But that’s about to change, and the end will come for the Lightning port, as well as new accessories with USB-A and micro-USB ports, which can be found in a variety of devices, from headphones to portable speakers.
The only exception in this whole story are laptops, which have a 40-month delay for adjustment, that is, until the end of 2025.
Globally, the EU directive is good news. Namely, few people want to constantly struggle with different cables and chargers. In addition, the EU directive estimates that switching fully to USB-C will reduce greenhouse gas (GHG) emissions by around 180ktCO2e, material use by around 2600 tonnes and e-waste by 980 tonnes each year. So, an extremely useful move in every sense. Or?
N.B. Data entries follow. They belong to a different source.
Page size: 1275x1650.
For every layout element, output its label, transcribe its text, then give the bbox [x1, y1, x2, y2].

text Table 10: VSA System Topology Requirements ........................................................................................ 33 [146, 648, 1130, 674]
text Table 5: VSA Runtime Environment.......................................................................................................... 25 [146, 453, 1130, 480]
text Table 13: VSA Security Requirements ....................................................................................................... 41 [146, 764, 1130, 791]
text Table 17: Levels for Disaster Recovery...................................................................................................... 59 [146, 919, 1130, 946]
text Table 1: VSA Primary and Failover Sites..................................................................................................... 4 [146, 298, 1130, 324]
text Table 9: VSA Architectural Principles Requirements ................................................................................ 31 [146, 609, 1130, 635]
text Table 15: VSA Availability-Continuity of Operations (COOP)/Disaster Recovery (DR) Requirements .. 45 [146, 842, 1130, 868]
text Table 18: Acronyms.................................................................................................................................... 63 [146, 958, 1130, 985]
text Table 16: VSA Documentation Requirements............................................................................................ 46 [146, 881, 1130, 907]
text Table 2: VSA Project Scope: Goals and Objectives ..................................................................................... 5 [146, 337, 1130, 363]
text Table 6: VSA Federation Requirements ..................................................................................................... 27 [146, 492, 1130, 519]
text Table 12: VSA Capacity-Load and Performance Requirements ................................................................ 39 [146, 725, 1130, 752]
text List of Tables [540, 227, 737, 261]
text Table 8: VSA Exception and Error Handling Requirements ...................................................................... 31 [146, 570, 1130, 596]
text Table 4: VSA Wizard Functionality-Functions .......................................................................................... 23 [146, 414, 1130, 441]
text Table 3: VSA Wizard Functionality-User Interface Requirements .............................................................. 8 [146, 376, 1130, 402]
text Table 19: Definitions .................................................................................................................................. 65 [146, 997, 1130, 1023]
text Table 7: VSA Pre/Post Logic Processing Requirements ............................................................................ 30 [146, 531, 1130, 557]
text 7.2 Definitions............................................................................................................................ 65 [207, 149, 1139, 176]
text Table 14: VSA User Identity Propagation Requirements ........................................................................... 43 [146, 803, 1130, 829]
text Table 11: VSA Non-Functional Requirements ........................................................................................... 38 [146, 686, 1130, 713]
Despite good intentions, mandatory USB-C ports don’t solve a big problem with the standard because “one cable fits all” doesn’t always work so well in practice. Although USB-C is extremely powerful and flexible as a device connection, unfortunately, the port is not the only factor in making everything work as it should.
Alternate mode standards supported by devices at both ends of the cable are just as important, if not more so. Because even though the device supports USB-C, it doesn’t mean that it will work equally with every USB-C cable. In fact, it is not a guarantee that it will work at all.
For example, USB-C headphones work only if the phone, tablet or laptop supports USB-C audio. The same applies to Ethernet and DisplayPort via USB-C. Even transfer speeds vary as it is possible to use USB 3.2 Gen 1 or Gen 2, USB 4 or Thunderbolt 4. In short, the user needs to know exactly which cable is “the right one” for their device or devices.
What the European Union has taken care of is ensuring universal device charging, but anything beyond that causes and will cause headaches for manufacturers, and it will take some time before true USB-C universality is achieved.